== WHAT YOU NEED TO DO ==
Could you rewrite the listing below as a Markdown table with the columns "Row" and "Line", one numbered row per line, beginning at the line that has "genus: Necrophila" and ending with the last line of the listing? Skip blank lines and leave the pictures out.

───

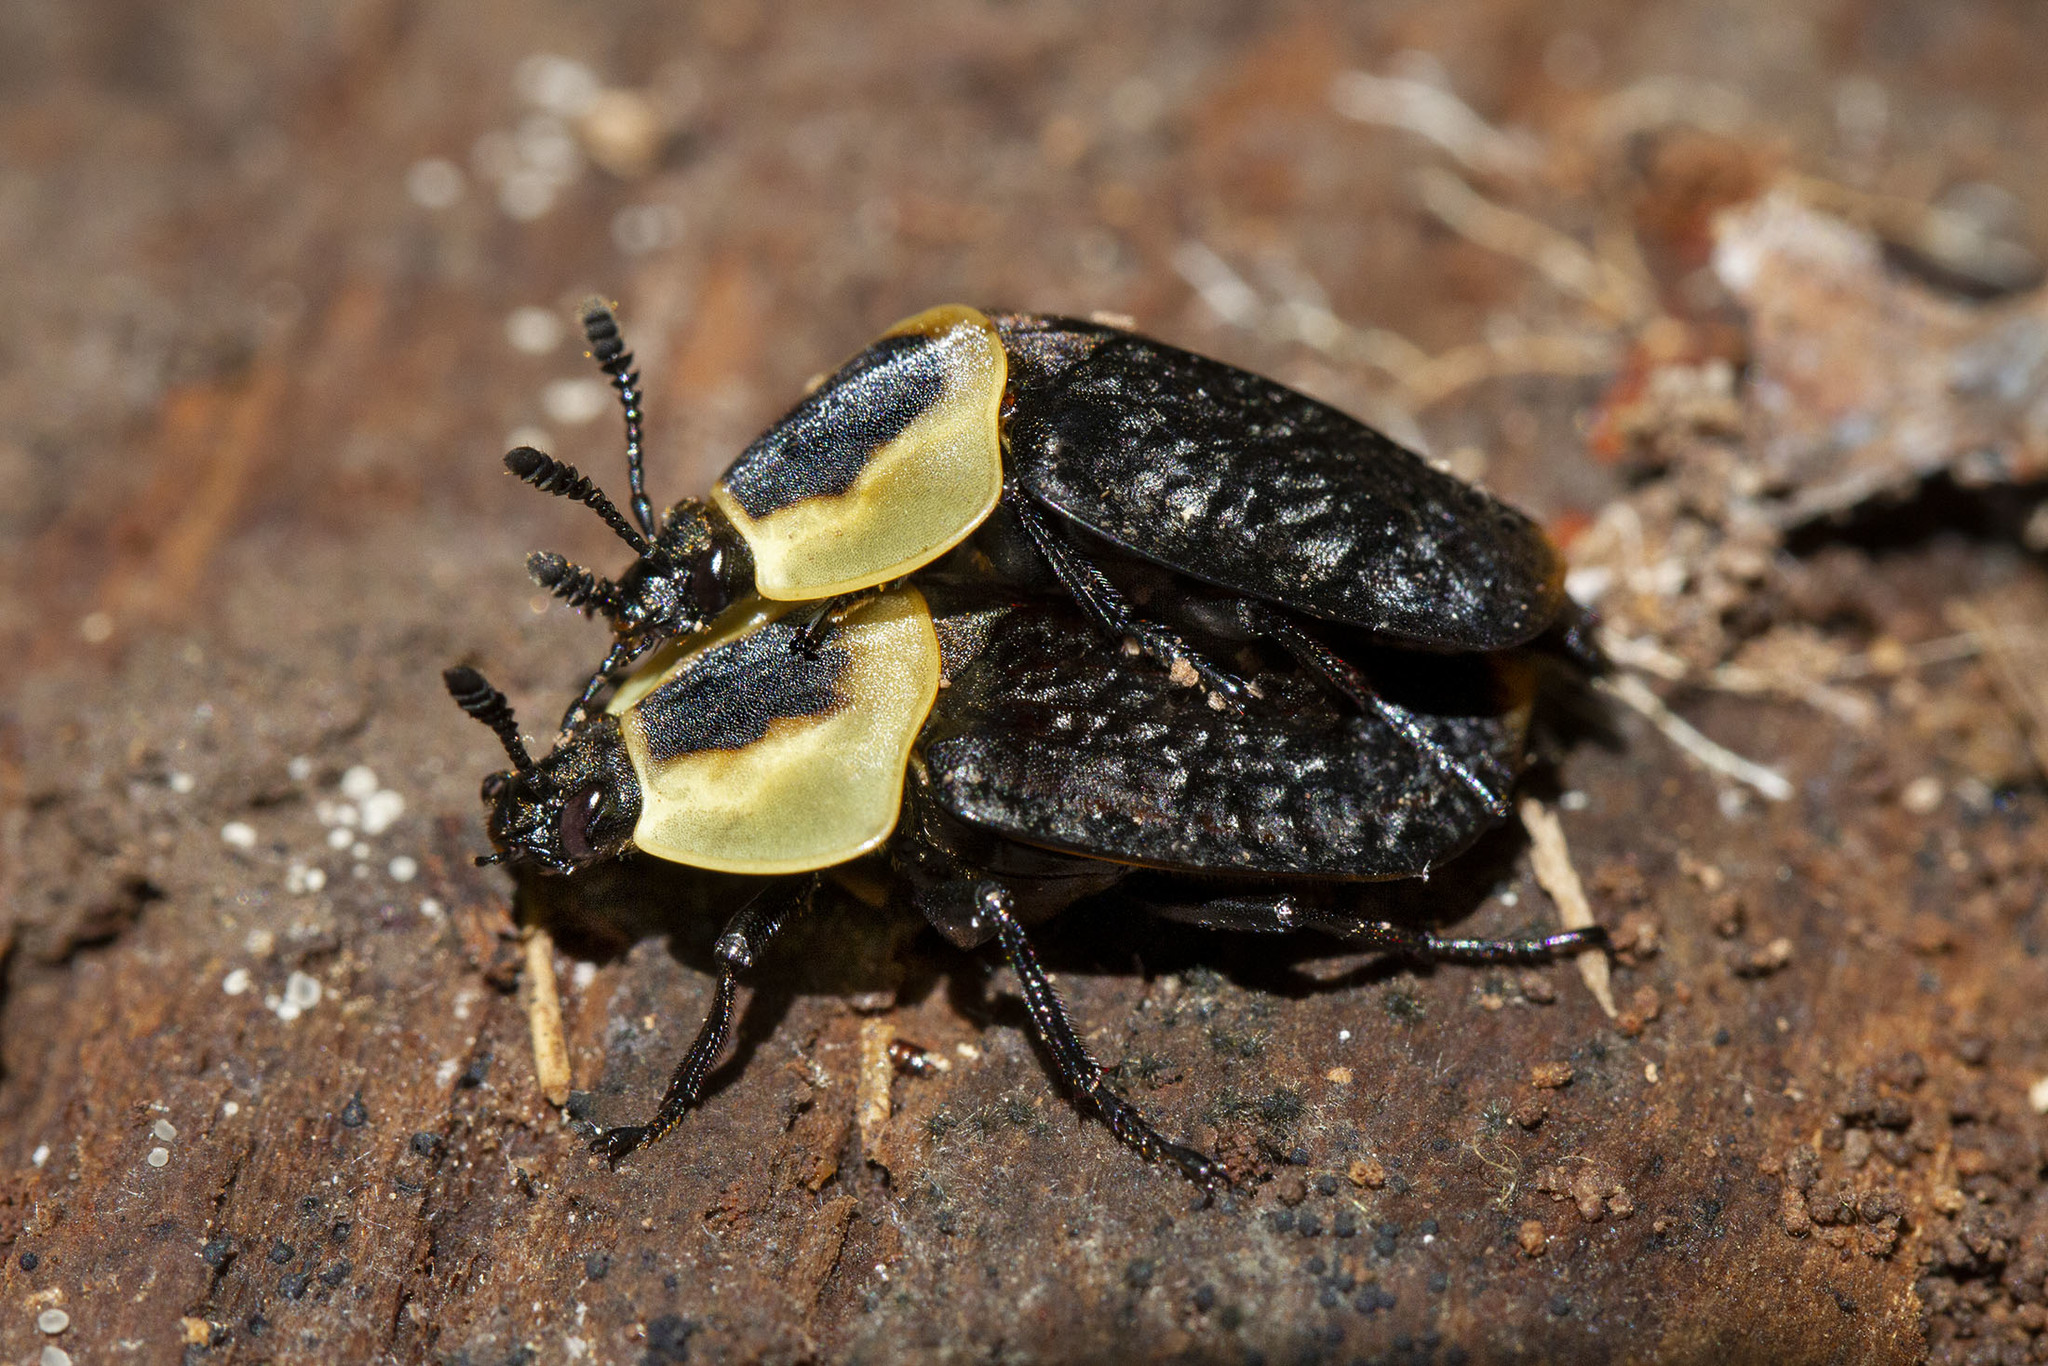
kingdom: Animalia
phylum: Arthropoda
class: Insecta
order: Coleoptera
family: Staphylinidae
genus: Necrophila
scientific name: Necrophila americana
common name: American carrion beetle
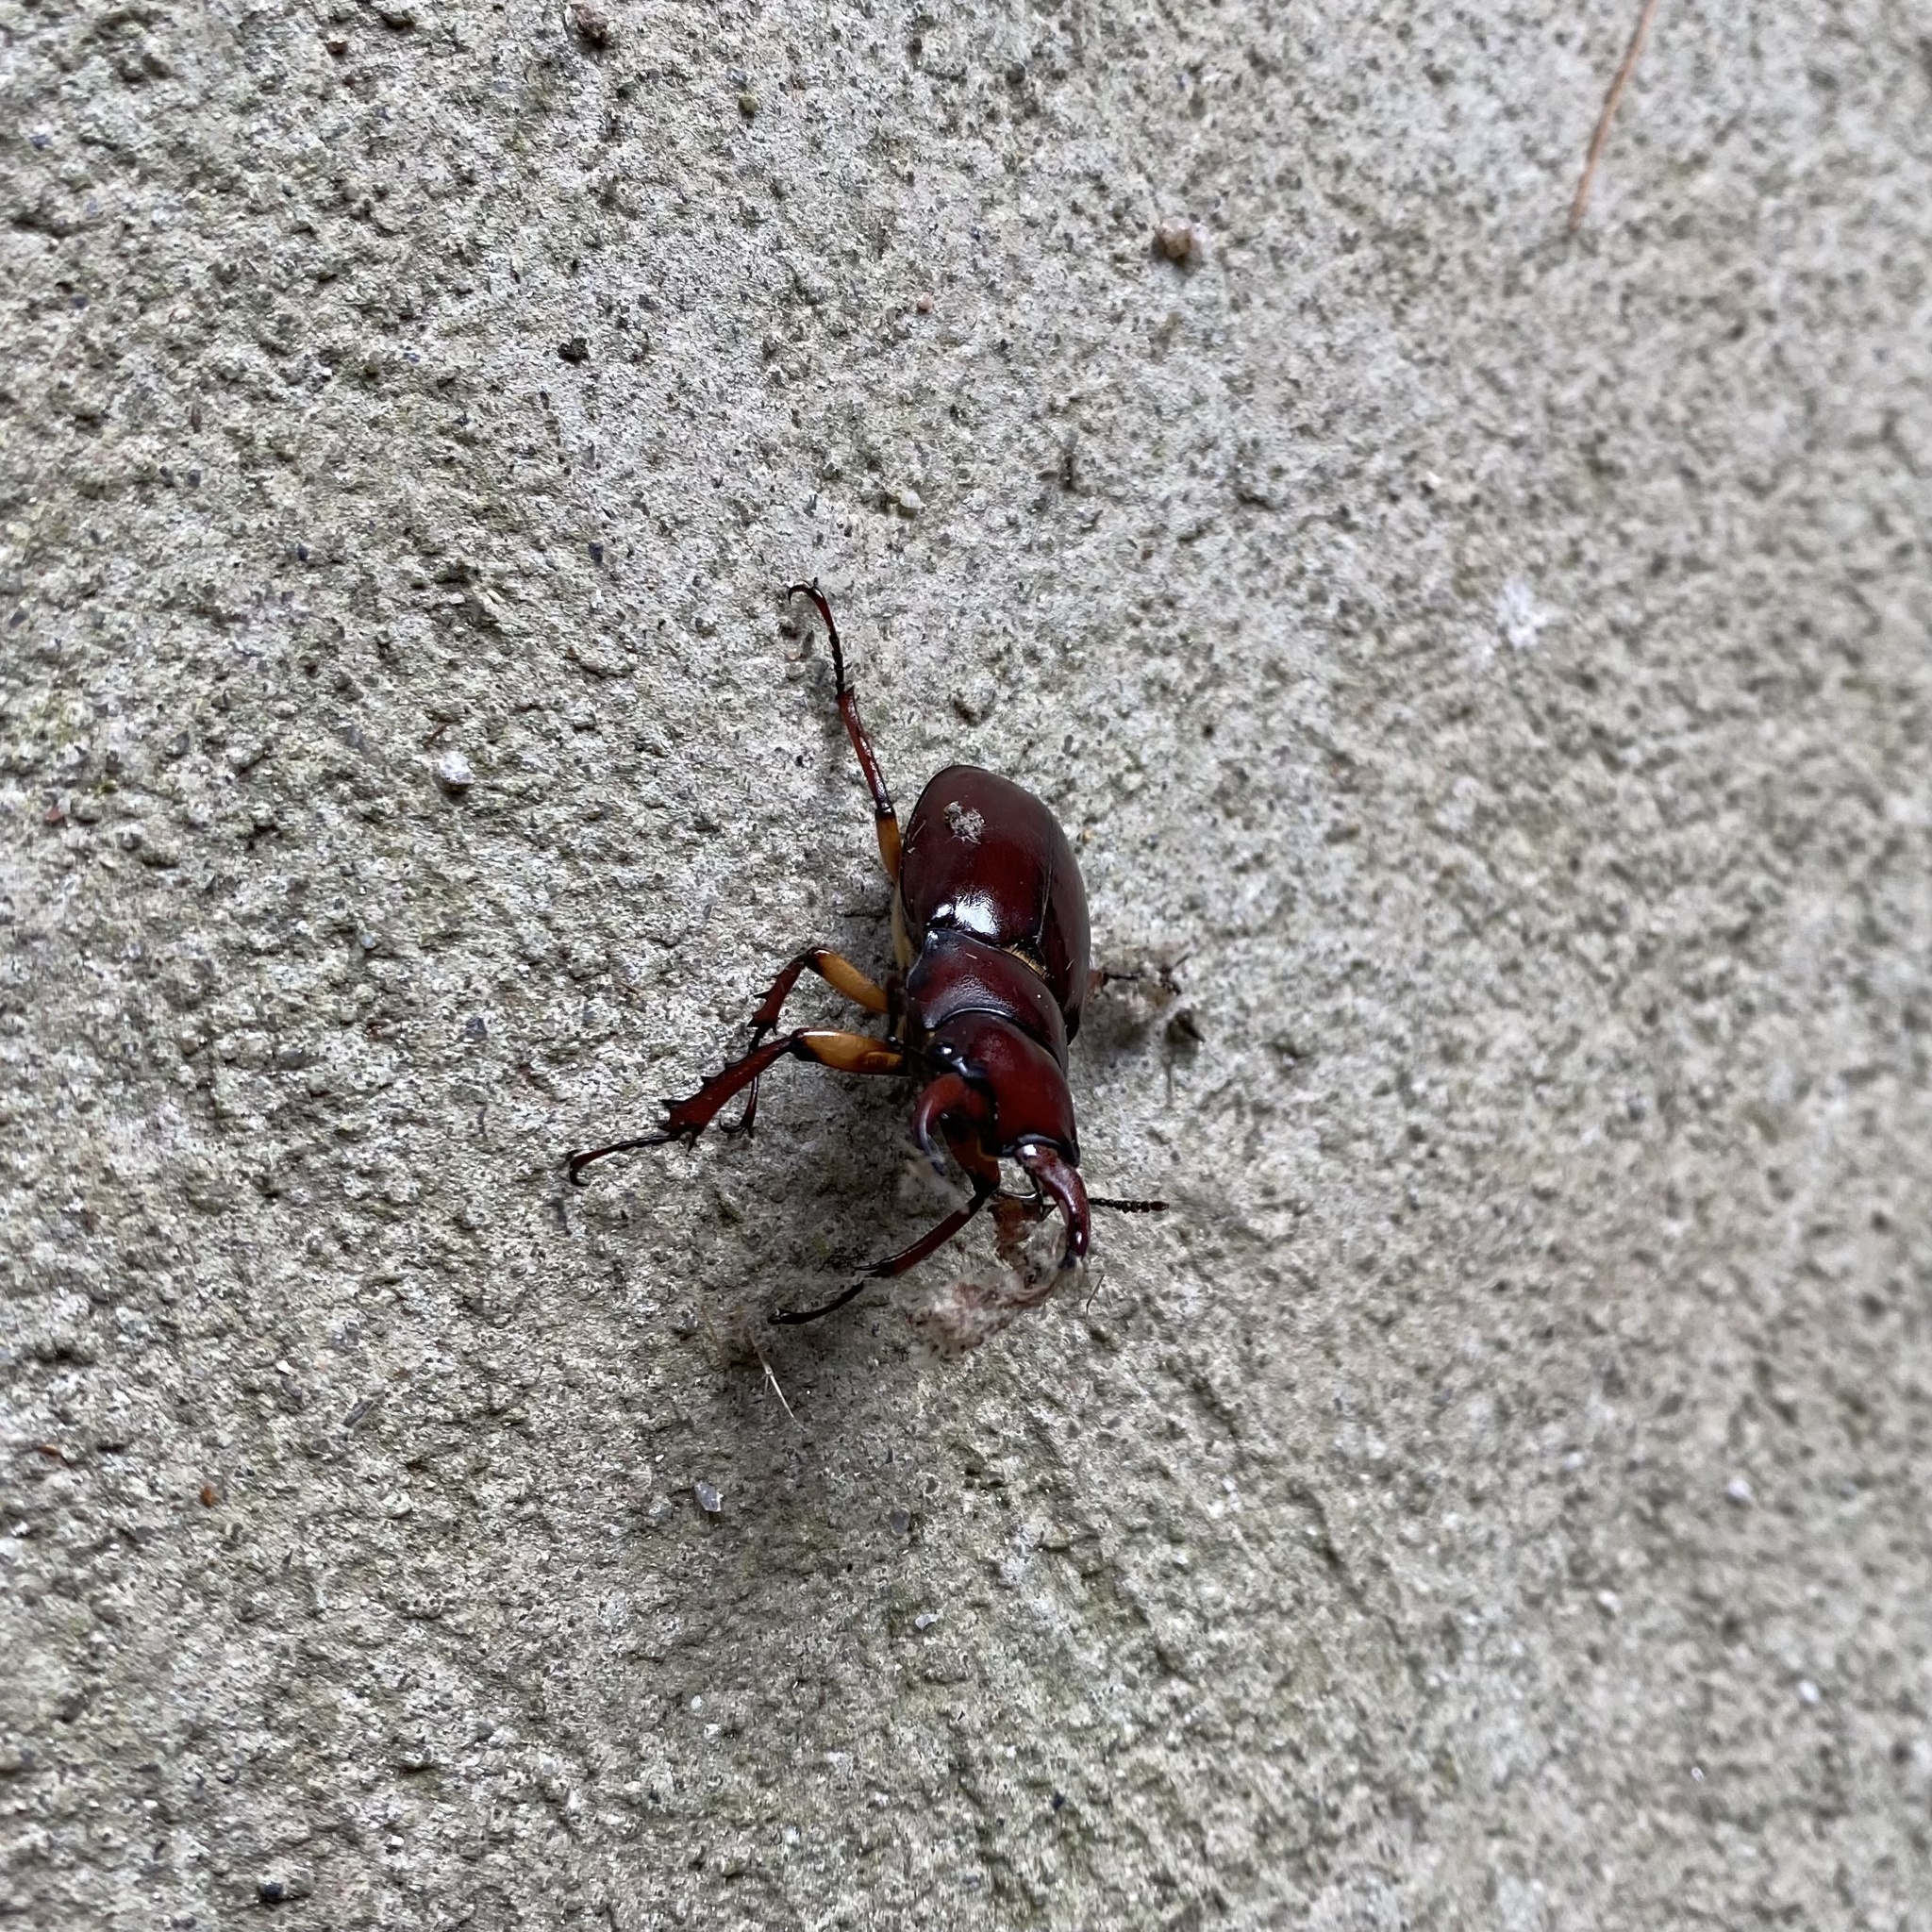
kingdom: Animalia
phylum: Arthropoda
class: Insecta
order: Coleoptera
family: Lucanidae
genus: Lucanus
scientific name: Lucanus capreolus
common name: Stag beetle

───

== TASK OUTPUT ==
| Row | Line |
|---|---|
| 1 | genus: Necrophila |
| 2 | scientific name: Necrophila americana |
| 3 | common name: American carrion beetle |
| 4 | kingdom: Animalia |
| 5 | phylum: Arthropoda |
| 6 | class: Insecta |
| 7 | order: Coleoptera |
| 8 | family: Lucanidae |
| 9 | genus: Lucanus |
| 10 | scientific name: Lucanus capreolus |
| 11 | common name: Stag beetle |